::: SELECTED TEXT
Seeing research in education as germane to social science research signified the departure from the traditional perspective that was connecting curriculum mainly to schools and the work of school practitioners. This departure was also indicative of the perception that education is not a discipline in itself, but an area to be studied by other disciplines, such as social science. Social scientists, instead of accepting uncontested opinions, began developing hypotheses, what they viewed as logically justifiable content, the conceptual, and testing them in a way they would do in social science—that is, collecting empirical data.

The term conceptual empiricist was coined by William Pinar in 1975 in his Curriculum Theorizing edited volume. The perspective coincides with the many changes within the field, changes that Pinar and his colleagues in their book in 1995 characterized as a paradigm shift. This was seen as a demanding shift in the field, followed by the comments of scholars Joseph Schwab, Dwayne Huebner, and Pinar who in the beginning of the 1970s characterized it as moribund, dead, and arrested. Pinar elaborated the conceptual empiricist idea in his article “The Reconceptualization of Curriculum Studies.” One of the elements that signified the crisis in the field was the lost prestige of the traditional field, which was based on the Tyler Rationale, a rationale that had started losing recognition as it was seen as too technical and procedural, excluding political and ethical concerns. Also, declining enrolments, increase of the educational administration and the educational psychology departments, and the induction in schools of subject matter specialists inclined toward the triumph of the conceptual empiricist curriculum paradigm.

The conceptual empiricist paradigm as identified by Pinar has also been acknowledged by other scholars who paid close attention to the contribution of science into the curriculum. This paradigm is closely related to William Schubert's social behaviorist orientation to curriculum. Social behaviorism advocates that science and technology become the basis of the curriculum. Curriculum design needs to be approached by applying the knowledge that derives from scientific educational research and that is conducted by educational and applied researchers. Skills must be developed via the careful design and the operationalization of what must be taught and learned, which should be done by conducting systematic investigation of what it takes to be successful in a particular society and instilling the kinds of behaviors identified.
::::::
::: DATA LISTING
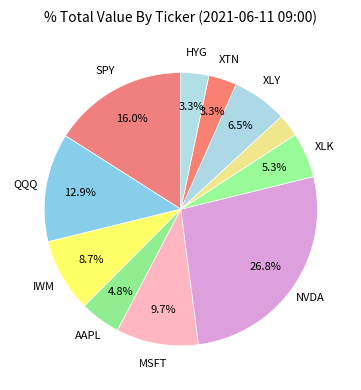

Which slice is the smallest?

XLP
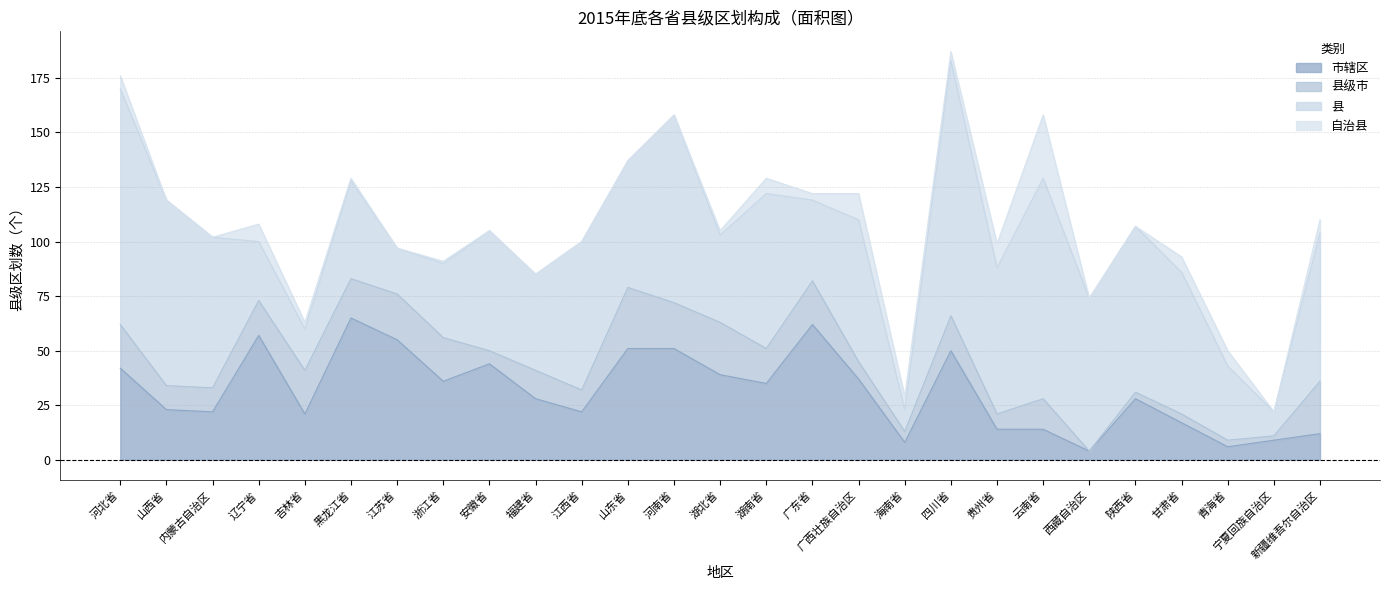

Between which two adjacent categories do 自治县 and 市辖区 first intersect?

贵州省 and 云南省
::::::
::: DATA LISTING
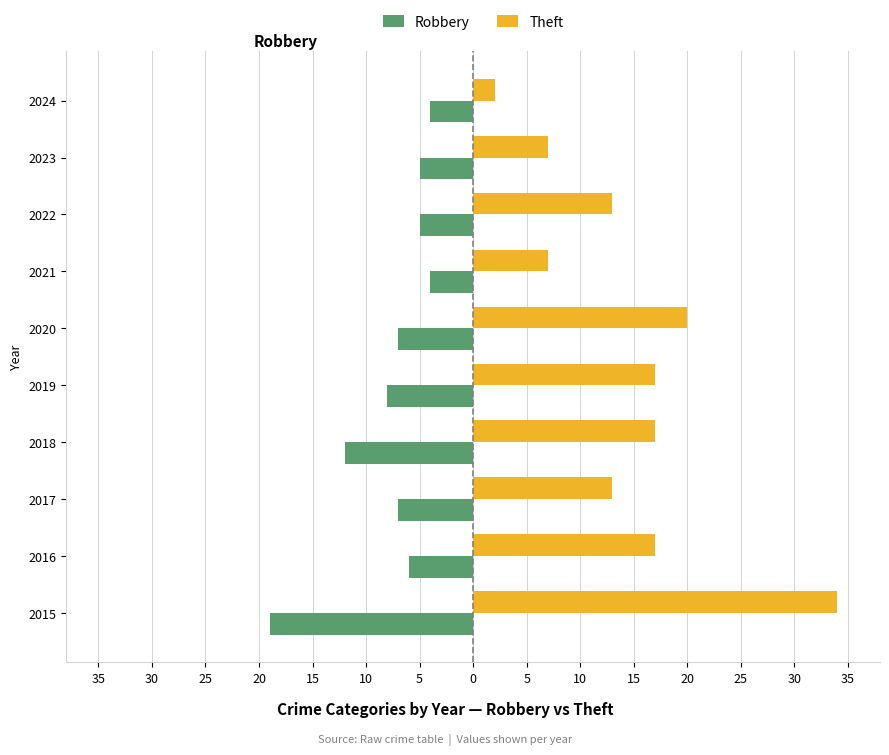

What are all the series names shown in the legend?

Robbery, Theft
::::::
◆ INSTRUCTIONS:
**1)** Decide whether each statement below agrees with the passage on the conceptual empiricist curriculum paradigm. Answer yes or no for each, quoting the words of the passage that decide it.
(a) William Pinar coined the term conceptual empiricist in 1975.
(b) The Tyler Rationale gained recognition because it included political and ethical concerns.
(c) Social behaviorism holds that curriculum design should rest on knowledge from scientific educational research.
**2)** Extract a part of the passage on the conceptual empiricist curriculum paradigm without any change. Begin at the words "The conceptual empiricist paradigm" and stop after "of behaviors identified.".

◆ TASK RESPONSES:
**1)**
(a) Yes: "The term conceptual empiricist was coined by William Pinar in 1975 in his Curriculum Theorizing edited volume."
(b) No: "a rationale that had started losing recognition as it was seen as too technical and procedural, excluding political and ethical concerns."
(c) Yes: "Curriculum design needs to be approached by applying the knowledge that derives from scientific educational research and that is conducted by educational and applied researchers."

**2)**
The conceptual empiricist paradigm as identified by Pinar has also been acknowledged by other scholars who paid close attention to the contribution of science into the curriculum. This paradigm is closely related to William Schubert's social behaviorist orientation to curriculum. Social behaviorism advocates that science and technology become the basis of the curriculum. Curriculum design needs to be approached by applying the knowledge that derives from scientific educational research and that is conducted by educational and applied researchers. Skills must be developed via the careful design and the operationalization of what must be taught and learned, which should be done by conducting systematic investigation of what it takes to be successful in a particular society and instilling the kinds of behaviors identified.